SUPPLIED PASSAGE –
-- START --
A head that can read and write symbols on the tape and move the tape left and right one (and only one) cell at a time.
A table of instructions: (s_i, symbol at current position, s_j, replacement symbol, L or R)
A state register that stores the state of the Turing table.
All programming languages today are said to be Turing-equivalent, because they can all be reduced to the Turing machine as defined here.
Compare these concepts to the ideas of von Neumann.

von Neumann, EDVAC Report, 1945

Von Neumann was influential in many endeavors (mathematics, physics, game theory, and computing) and was involved in the Manhattan project and the EDVAC computer (successor to the ENIAC of Eckhert and Mauchly).

Three ideas that have shaped modern computer engineering:

“First: since the device is a computor (sic), it will have to perform the elementary operations of arithmetics….”
“Second: the logical control of the device is the proper sequencing of its operations (by…a control organ).”
“Third: Any device which is to carry out long and complicated sequences of operations…must have a considerable memory.”

These views of computing are identical and were independently conceived by Babbage in the design of the Analytical Engine.
-- END --
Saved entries
-- START --
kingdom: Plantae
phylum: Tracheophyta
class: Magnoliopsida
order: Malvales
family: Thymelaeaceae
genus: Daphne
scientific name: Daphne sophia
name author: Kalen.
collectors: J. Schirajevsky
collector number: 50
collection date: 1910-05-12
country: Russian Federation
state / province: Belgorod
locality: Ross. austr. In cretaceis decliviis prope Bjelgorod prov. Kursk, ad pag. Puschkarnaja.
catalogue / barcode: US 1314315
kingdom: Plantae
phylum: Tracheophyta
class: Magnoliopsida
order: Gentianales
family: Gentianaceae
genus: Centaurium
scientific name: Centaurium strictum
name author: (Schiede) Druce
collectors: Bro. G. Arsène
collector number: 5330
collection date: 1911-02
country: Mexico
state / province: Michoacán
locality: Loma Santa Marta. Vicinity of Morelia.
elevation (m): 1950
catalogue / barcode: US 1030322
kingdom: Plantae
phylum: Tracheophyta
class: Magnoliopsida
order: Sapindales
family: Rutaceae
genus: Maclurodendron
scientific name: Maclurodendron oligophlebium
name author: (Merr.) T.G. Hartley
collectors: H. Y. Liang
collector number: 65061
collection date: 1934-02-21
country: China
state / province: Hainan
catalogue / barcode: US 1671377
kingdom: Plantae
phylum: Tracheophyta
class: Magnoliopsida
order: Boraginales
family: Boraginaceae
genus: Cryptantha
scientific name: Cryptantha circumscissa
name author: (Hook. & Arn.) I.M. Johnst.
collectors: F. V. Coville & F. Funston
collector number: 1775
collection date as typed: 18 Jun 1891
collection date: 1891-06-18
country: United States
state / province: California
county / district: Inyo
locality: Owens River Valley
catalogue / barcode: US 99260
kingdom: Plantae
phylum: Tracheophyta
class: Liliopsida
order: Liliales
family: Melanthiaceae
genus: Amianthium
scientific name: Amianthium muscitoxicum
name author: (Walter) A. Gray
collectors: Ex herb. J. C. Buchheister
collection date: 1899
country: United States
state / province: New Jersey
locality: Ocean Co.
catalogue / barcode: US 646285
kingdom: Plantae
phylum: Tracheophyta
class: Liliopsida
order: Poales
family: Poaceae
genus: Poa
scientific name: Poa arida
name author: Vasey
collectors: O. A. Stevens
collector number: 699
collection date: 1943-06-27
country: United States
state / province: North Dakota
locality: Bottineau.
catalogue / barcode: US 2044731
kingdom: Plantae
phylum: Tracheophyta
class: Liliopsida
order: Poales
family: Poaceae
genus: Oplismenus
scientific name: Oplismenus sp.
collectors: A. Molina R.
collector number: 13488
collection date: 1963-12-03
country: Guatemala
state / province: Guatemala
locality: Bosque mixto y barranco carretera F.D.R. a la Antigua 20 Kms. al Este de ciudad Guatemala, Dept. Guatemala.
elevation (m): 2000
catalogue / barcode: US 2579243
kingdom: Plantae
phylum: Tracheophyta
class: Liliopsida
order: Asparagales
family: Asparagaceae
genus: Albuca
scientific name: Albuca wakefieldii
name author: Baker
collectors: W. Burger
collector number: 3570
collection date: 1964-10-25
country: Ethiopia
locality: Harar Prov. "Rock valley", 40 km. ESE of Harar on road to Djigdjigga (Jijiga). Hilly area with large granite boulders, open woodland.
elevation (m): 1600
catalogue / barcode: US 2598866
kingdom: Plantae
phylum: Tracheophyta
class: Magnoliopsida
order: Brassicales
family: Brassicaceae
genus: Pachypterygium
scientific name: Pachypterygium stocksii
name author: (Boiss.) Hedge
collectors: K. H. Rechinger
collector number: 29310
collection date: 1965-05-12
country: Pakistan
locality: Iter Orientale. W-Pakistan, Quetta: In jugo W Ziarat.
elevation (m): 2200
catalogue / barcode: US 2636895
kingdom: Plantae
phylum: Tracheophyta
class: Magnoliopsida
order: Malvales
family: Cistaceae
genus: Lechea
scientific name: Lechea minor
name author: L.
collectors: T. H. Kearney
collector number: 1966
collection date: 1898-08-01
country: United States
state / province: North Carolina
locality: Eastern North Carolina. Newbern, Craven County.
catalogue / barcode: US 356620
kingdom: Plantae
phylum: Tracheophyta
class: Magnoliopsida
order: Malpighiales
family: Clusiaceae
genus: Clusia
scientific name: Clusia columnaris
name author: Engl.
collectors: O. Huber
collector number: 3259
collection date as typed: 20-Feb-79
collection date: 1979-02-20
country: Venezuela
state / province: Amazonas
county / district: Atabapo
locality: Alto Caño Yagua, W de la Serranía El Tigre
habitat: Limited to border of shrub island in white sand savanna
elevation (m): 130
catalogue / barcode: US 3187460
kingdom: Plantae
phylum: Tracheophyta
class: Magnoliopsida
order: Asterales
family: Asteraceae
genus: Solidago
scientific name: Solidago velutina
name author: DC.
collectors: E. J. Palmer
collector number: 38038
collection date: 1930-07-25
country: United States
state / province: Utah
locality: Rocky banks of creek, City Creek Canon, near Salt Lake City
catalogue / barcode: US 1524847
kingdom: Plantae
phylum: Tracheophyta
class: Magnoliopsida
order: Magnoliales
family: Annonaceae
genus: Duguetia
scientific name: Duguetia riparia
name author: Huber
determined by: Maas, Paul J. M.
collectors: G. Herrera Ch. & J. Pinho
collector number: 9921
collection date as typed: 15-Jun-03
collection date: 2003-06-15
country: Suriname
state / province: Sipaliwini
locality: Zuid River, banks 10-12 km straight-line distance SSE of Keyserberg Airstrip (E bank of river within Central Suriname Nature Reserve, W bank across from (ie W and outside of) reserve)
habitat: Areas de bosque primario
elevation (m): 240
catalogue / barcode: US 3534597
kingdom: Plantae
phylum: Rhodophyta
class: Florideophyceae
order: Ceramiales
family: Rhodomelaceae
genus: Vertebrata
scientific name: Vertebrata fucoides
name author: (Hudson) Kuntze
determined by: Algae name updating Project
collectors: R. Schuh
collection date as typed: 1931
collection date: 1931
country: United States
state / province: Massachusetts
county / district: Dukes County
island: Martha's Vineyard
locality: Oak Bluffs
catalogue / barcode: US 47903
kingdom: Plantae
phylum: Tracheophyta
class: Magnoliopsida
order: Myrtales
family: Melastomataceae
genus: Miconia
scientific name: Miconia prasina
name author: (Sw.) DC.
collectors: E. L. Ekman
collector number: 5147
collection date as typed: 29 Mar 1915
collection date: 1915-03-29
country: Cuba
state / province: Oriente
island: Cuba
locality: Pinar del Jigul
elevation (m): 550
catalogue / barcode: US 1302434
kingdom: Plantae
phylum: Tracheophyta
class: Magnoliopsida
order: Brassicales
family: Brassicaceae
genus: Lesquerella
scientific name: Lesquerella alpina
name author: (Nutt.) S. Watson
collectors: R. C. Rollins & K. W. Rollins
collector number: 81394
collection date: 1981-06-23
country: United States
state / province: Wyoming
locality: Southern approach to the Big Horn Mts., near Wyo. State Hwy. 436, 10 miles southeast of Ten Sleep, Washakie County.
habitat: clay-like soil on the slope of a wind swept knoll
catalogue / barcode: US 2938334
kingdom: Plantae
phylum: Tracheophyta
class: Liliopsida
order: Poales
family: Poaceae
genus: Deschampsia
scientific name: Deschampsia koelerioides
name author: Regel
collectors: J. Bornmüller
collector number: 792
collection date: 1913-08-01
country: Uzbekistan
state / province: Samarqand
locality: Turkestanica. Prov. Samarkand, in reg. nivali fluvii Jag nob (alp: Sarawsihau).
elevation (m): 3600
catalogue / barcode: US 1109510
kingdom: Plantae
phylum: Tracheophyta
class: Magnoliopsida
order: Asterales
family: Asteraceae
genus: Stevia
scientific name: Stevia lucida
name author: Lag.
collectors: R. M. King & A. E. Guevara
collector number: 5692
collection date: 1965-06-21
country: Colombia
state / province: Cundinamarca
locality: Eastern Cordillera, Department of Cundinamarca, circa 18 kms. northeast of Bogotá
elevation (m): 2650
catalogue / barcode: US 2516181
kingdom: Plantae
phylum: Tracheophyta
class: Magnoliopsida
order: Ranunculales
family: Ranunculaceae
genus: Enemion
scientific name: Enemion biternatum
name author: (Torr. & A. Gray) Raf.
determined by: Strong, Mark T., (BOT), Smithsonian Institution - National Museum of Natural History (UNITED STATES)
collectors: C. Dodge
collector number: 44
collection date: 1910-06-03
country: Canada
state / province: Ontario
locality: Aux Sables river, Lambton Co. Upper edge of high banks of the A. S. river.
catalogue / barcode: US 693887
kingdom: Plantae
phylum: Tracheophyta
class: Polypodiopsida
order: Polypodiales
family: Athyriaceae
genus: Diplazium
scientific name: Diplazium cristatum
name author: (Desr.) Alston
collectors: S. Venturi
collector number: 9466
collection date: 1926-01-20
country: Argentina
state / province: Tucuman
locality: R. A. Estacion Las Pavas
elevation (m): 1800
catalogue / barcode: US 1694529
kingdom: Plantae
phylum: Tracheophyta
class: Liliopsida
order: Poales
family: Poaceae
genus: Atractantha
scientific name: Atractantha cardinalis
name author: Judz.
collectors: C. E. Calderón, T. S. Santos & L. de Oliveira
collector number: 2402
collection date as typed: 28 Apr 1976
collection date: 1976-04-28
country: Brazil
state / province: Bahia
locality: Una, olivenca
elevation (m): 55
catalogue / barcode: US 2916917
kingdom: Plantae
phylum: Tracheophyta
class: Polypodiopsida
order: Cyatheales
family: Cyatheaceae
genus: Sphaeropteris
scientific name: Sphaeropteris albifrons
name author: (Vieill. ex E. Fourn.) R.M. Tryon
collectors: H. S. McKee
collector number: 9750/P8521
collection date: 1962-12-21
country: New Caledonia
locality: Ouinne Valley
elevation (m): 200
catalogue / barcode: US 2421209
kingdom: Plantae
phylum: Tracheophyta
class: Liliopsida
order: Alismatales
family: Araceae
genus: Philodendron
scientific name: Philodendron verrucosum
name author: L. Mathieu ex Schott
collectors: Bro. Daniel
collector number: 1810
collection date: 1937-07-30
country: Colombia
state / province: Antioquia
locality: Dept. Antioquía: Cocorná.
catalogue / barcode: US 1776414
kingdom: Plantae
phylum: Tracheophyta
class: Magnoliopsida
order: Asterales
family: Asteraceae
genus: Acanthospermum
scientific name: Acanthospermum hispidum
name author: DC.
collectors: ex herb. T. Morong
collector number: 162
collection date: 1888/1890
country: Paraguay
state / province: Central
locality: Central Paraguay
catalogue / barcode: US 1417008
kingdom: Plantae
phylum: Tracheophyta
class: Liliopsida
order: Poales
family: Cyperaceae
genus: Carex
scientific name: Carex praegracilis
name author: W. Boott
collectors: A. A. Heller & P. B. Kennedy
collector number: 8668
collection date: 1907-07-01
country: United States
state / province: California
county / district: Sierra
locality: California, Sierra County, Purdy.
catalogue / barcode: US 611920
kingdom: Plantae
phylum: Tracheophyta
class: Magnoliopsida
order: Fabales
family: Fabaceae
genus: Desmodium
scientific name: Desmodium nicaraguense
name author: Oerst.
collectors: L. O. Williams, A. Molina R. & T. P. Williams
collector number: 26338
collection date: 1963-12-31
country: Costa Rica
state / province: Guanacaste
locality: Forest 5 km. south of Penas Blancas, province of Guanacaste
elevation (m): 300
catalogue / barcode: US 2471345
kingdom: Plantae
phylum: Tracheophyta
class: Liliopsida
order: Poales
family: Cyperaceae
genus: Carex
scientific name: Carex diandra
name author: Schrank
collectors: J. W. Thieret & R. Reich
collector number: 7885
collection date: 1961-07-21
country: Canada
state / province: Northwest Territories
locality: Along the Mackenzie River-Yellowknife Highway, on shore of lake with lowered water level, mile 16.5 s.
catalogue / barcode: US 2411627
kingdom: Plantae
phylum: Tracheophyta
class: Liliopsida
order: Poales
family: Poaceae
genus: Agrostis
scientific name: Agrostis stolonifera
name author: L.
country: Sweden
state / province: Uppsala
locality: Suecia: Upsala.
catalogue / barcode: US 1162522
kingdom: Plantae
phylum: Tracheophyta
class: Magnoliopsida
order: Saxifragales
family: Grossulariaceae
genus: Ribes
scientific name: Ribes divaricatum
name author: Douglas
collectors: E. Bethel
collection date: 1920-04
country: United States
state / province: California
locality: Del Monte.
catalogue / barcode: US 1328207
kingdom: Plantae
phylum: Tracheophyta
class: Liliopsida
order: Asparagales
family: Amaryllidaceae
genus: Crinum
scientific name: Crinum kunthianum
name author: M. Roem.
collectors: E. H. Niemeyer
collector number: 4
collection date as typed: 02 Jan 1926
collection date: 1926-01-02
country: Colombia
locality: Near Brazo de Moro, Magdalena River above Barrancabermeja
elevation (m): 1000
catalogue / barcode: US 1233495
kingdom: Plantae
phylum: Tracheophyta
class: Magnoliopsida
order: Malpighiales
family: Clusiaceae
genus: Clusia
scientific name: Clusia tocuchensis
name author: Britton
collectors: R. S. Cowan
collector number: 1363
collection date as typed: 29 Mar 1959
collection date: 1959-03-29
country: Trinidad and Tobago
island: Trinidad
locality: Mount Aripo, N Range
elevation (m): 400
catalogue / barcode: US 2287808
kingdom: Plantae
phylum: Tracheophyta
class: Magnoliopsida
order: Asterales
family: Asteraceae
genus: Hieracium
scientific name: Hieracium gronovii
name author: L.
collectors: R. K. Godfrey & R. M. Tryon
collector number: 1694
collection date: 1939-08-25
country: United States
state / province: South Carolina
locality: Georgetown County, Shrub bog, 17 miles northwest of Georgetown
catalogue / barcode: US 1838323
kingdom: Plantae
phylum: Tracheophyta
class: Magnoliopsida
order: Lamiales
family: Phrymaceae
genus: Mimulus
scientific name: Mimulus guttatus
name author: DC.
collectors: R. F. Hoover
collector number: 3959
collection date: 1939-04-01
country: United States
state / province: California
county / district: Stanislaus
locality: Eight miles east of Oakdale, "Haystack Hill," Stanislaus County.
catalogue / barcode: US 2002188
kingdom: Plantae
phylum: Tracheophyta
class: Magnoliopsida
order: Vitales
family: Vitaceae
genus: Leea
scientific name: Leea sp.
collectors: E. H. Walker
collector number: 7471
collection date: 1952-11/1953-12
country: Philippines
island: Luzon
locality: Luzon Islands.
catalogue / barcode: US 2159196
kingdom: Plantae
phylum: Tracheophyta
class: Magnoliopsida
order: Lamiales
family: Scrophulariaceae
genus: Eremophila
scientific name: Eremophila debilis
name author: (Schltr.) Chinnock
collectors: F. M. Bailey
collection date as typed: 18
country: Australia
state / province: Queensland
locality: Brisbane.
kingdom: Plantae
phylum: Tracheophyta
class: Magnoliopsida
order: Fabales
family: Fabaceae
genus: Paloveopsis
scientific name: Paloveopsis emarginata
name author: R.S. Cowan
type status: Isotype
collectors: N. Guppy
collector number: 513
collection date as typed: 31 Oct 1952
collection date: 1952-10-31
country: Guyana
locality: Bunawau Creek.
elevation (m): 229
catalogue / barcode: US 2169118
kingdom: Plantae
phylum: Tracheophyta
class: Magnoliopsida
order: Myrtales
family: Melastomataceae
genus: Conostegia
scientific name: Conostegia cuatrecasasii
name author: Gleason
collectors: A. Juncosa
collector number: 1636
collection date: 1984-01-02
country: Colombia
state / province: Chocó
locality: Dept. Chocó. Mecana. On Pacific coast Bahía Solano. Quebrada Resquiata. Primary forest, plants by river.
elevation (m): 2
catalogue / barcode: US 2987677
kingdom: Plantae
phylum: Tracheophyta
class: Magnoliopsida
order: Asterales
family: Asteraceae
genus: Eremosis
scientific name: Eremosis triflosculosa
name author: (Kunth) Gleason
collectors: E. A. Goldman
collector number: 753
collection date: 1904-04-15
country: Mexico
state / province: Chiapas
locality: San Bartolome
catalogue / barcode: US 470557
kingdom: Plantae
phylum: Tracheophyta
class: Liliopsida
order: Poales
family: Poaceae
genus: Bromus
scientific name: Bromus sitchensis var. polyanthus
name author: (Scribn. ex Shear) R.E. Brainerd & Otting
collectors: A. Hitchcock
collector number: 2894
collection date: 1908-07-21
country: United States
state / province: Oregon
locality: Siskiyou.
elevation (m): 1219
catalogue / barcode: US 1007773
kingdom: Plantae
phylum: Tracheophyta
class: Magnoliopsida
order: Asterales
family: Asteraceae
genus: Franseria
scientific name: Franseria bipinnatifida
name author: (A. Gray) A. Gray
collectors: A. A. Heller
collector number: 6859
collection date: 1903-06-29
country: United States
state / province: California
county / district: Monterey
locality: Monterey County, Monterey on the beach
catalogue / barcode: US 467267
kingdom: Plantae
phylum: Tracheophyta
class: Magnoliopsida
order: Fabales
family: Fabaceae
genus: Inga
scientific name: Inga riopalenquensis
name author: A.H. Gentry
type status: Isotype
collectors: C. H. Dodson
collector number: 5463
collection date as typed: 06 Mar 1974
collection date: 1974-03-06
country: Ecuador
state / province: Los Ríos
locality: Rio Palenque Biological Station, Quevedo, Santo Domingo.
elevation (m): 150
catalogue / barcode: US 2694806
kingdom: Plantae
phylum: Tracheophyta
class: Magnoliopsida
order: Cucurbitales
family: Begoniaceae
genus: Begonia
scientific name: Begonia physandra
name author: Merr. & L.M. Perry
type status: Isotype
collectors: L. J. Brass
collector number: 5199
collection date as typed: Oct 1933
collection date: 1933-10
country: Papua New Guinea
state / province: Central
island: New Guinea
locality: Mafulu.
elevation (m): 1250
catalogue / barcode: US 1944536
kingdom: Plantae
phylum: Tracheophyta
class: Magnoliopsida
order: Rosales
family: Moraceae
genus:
-- END --
THE TASKS –
**A.** Could you extract everything from "A head that" down to "the Turing table." in the passage on Turing and von Neumann?
**B.** How would the passage on Turing and von Neumann go on? Write the next part, picking up after its final sentence.
The items aren't needed for anything here.

RESULTS OF THE EXERCISE –
**A.**
A head that can read and write symbols on the tape and move the tape left and right one (and only one) cell at a time.
A table of instructions: (s_i, symbol at current position, s_j, replacement symbol, L or R)
A state register that stores the state of the Turing table.

**B.**
How to Choose?!?

Choose by trying to match the paradigm to the problem.
Some solutions benefit from multiple paradigms and/or languages.
Avoid the hammer/nail syndrome of the late 1990s. More soon.

Zoom Out: Fundamental Computational Models

Turing machine/von-Neumann architecture: model of the hardware; low-level, unnatural
lambda calculus: model of the computational behavior; simple, mathematical, natural
recursion: direct model of underlying mathematical theory

These three models are equivalent in computational power.

Church-Turing thesis: these three models express anything that is algorithmically computable.

Lambda Calculus

<Exp> ::= <ident>
        | lambda <ident> . <Exp>  -- function abstraction
        | <Exp> <Exp>             -- function application
        | <constant>         -- needed "only in practice"

 (\f (x, y) -> (f x, f y)) (*2) (2, 3) -> (4, 6)

Sufficiently powerful to define everything within.

By encoding.

Yes, including recursion.

Make it Safe: Type Systems in Programming Languages

A type system is a mechanism to classify program fragments according to the type of value they compute. Can be used to ensure values are used as intended.
A type error is a type-related erroneous program behavior.
Type safety is the use of a type system to prevent type errors.

2 + 3 -> 5

2 + "3" -> error (possible in C)

3[4] -> error (possible in C with cast)

Type System Dimensions

static versus dynamic
strong versus weak
implicit/inferred versus explicit

Static Type Safety

The use of a static and strong type system to prevent type errors at run time.
Benefits
- early detection of logical errors "when things don't fit together"
- do not need to keep type information around at run time -> performance!!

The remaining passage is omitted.